→ Instructions:
• 1. List each distinct error code that the excerpt from the fork() manual page below names under its ERRORS heading.
• 2. According to the excerpt from the fork() manual page below, what value is returned in the child process when fork() succeeds?

→ Excerpt:
*****

RETURN VALUE         top

       On success, the PID of the child process is returned in the
       parent, and 0 is returned in the child.  On failure, -1 is
       returned in the parent, no child process is created, and errno is
       set appropriately.

ERRORS         top

       EAGAIN A system-imposed limit on the number of threads was
              encountered.  There are a number of limits that may
              trigger this error:

              *  the RLIMIT_NPROC soft resource limit (set via
                 setrlimit(2)), which limits the number of processes and
                 threads for a real user ID, was reached;

              *  the kernel's system-wide limit on the number of
                 processes and threads, /proc/sys/kernel/threads-max,
                 was reached (see proc(5));

              *  the maximum number of PIDs, /proc/sys/kernel/pid_max,
                 was reached (see proc(5)); or

              *  the PID limit (pids.max) imposed by the cgroup "process
                 number" (PIDs) controller was reached.

       EAGAIN The caller is operating under the SCHED_DEADLINE
              scheduling policy and does not have the reset-on-fork flag
              set.  See sched(7).

       ENOMEM fork() failed to allocate the necessary kernel structures
              because memory is tight.

       ENOMEM An attempt was made to create a child process in a PID
              namespace whose "init" process has terminated.  See
              pid_namespaces(7).

       ENOSYS fork() is not supported on this platform (for example,
              hardware without a Memory-Management Unit).

       ERESTARTNOINTR (since Linux 2.6.17)
              System call was interrupted by a signal and will be
              restarted.  (This can be seen only during a trace.)

CONFORMING TO         top

       POSIX.1-2001, POSIX.1-2008, SVr4, 4.3BSD.

NOTES         top

       Under Linux, fork() is implemented using copy-on-write pages, so
       the only penalty that it incurs is the time and memory required
       to duplicate the parent's page tables, and to create a unique
       task structure for the child.

*****

→ Excerpted records:
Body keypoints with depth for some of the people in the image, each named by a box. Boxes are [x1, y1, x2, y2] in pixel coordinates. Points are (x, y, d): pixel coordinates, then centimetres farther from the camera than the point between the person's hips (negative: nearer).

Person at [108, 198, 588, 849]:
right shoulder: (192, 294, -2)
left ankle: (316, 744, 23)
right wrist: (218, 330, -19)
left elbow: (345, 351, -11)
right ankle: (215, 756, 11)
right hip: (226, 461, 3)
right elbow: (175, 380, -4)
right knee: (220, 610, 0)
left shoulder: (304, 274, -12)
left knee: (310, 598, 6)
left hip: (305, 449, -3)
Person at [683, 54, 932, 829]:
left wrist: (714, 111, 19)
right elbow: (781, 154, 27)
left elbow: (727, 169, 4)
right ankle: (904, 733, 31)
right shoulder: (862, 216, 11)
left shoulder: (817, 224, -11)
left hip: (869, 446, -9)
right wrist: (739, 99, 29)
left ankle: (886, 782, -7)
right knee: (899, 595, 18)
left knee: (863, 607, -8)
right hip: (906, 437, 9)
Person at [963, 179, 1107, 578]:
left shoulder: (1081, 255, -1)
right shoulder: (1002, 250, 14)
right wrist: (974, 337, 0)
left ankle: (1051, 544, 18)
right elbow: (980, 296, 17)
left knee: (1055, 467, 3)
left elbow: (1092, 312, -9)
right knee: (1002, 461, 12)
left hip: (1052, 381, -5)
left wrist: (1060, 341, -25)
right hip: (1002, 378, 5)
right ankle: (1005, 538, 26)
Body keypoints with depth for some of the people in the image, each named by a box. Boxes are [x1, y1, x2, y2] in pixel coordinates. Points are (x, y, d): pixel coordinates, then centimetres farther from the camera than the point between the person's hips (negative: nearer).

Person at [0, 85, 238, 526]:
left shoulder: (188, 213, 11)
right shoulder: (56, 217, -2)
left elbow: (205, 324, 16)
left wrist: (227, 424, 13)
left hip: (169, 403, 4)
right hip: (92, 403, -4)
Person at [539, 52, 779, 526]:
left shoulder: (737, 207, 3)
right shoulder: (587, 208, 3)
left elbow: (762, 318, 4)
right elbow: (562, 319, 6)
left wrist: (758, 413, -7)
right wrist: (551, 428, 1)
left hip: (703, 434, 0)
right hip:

*****

→ Task-by-task outputs:
• 1. EAGAIN, ENOMEM, ENOSYS, ERESTARTNOINTR

• 2. 0